As far as the threat model is concerned, not much changes. The main factor to mitigate continues to be malicious data submitted by anonymous adversaries pretending to be sources, and the change in print approach does not change much. Dynamic driver construction does potentially increase the attack surface, assuming the printer is attacker-controlled, but there were already risks associated with using USB devices in the first place.
Another attack vector we considered in the evaluation was the fact that USB devices used for exporting documents could also pretend to be printers. In a simpler attack, the device would pretend to be a printer without any further exploitation. It would present as an IPP-USB-capable device and show up, tricking users into thinking it is a legitimate printer. The malicious device would then have access to the document for exfiltration. The more malicious version of this would be a USB device that not only pretends to be a printer but also attempts to gain code execution through driverless printing. In this case, the attacker could exfiltrate onto the malicious USB all documents attempted to be exported until the device is restarted.
These attack scenarios are not unreasonable, and we do advise newsrooms to consider targeted hardware supply chain attacks, but we ultimately concluded exporting via USB devices already presents a relatively large attack surface, and driverless printing only adds one more way to take advantage of it.
Currently, the main lines of defense are (1) the lack of persistence and (2) the air gap in USB-exposed virtual machines (sd-devices
and sys-usb
) and printers themselves.

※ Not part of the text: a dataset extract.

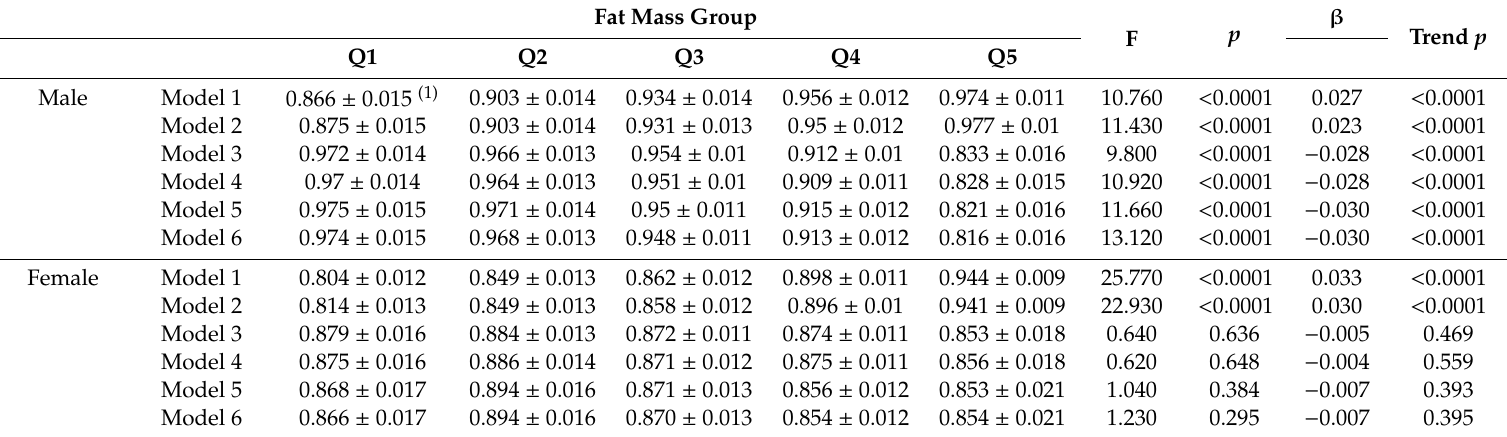
Table 2. Analysis of the bone density (total femur) di ff erences of fat mass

Regarding (1), the lack of persistence makes any malicious execution (assuming Qubes’ security principles hold) only able to capture documents exported for the duration of the session while the device is plugged in. In an ideal scenario, the printer would also have no persistence. But we believe we’re probably far away from an open hardware Tails-inspired amnesiac printer. Regarding (2), the virtual air gap helps mitigate exfiltration vectors in case malware is ever executed on these virtual machines.
In the future, we’d like to have alternatives to USB exporting, like sharing to Signal and automatic Dangerzone integration.
Conclusion
As with most impending breaking changes, the need to adapt to more modern standards in an area that doesn’t always have much priority (printing) always leads to resistance, especially if things are not broken. The fact that printing has a bad reputation regarding a constant need for troubleshooting does not make this resistance any easier.
This change, however, brought some additional security challenges to the mix. As a security-focused project that takes advantage of Qubes OS’ compartmentalization approach, we believe our current mitigation strategies sufficiently address some of the fundamental vulnerabilities driverless printing brings to the mix. But we are also looking forward to providing users with non-USB ways of exporting documents out of the workstation.
In spite of this, we managed to change our printing implementation months before CUPS 3.0 was released and were pleasantly surprised by how much better it made the printing experience from what we’ve seen so far. It will take some time for us to get actual user feedback, but we can confidently say that it changed our outlook on printing for the better.